Lang Gao & Jinghui Zhang - The Cylindrical Representation Hypothesis for Language Model Steering
Steering is a widely used technique for controlling large language models, yet its effects are often unstable and hard to predict. Existing theoretical accounts are largely based on the Linear Representation Hypothesis (LRH). While LRH assumes that concepts can be orthogonalized for lossless control, this idealized mapping fails in real representations and cannot account for the observed unpredictability of steering. By relaxing LRH's orthogonality assumption while preserving linear representations, we show that overlapping concept contributions naturally yield a sample-specific axis-orthogonal structure. We formalize this as the Cylindrical Representation Hypothesis (CRH). In CRH, a central axis captures the main difference between concept absence and presence and drives concept generation. A surrounding normal plane controls steering sensitivity by determining how easily the axis can activate the target concept. Within this plane, only specific sensitive sectors strongly facilitate concept activation, while other sectors can suppress or delay it. While the surrounding normal plane can be reliably identified from difference vectors, the sensitive sector cannot, introducing intrinsic uncertainty at the sector level. This uncertainty provides a principled explanation for why steering outcomes often fluctuate even when using well-aligned directions.
Lang Gao is a first-year PhD student in Natural Language Processing at the Mohamed bin Zayed University of Artificial Intelligence (MBZUAI), supervised by Prof. Xiuying Chen and Prof. Preslav Nakov, and concurrently an NLP Algorithm Intern at ByteDance. His research sits at the intersection of mechanistic interpretability and LLM trustworthiness. On the interpretability side, he investigates the geometric structure of latent spaces in foundation models to understand how models encode and process information. On the trustworthiness side, his work broadly addresses jailbreak attacks, social biases, and failure modes in machine-generated text detection utilizing interpretability techniques. Prior to his PhD, he gained broad research experience across institutions including Cambridge, UC Santa Cruz, the University of Notre Dame, and MBZUAI. His work has appeared at premier venues including ACL, ICML, ICLR, and EMNLP.
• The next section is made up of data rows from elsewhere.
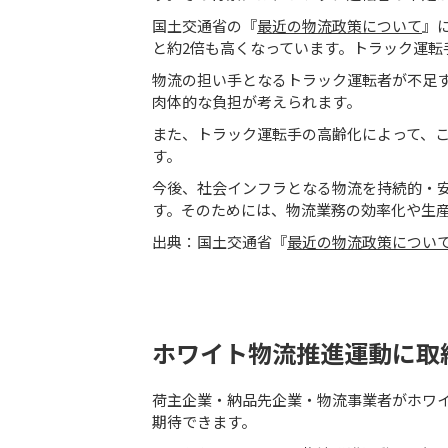
国土交通省の『
最近の物流政策について
』
と約2倍も高くなっています。トラック運
物流の担い手となるトラック運転者が不足
肉体的な負担が考えられます。
また、トラック運転手の高齢化によって、
す。
今後、社会インフラとなる物流を持続的・安
す。そのためには、物流業務の効率化や生
出典：国土交通省『
最近の物流政策につい
ホワイト物流推進運動に取
荷主企業・納品先企業・物流事業者がホワイ
期待できます。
Jinghui Zhang is a first-year PhD student in Natural Language Processing at the Mohamed bin Zayed University of Artificial Intelligence (MBZUAI), supervised by Prof. Xiuying Chen and Prof. Kentaro Inui. He received his Bachelor’s degree from Shandong University, where he was advised by Prof. Pengwei Wang. His research interests lie in personalization and interpretability in NLP. On the personalization side, he studies user-centered language modeling and personalized text generation, aiming to build NLP systems that better capture individual preferences and behavioral patterns. On the interpretability side, he investigates the internal mechanisms of large language models to better understand how models encode, process, and generate information. More broadly, he is also interested in trustworthiness and efficiency. His work has appeared at venues including ACM MM, ICML, CVPR, and other leading conferences and journals.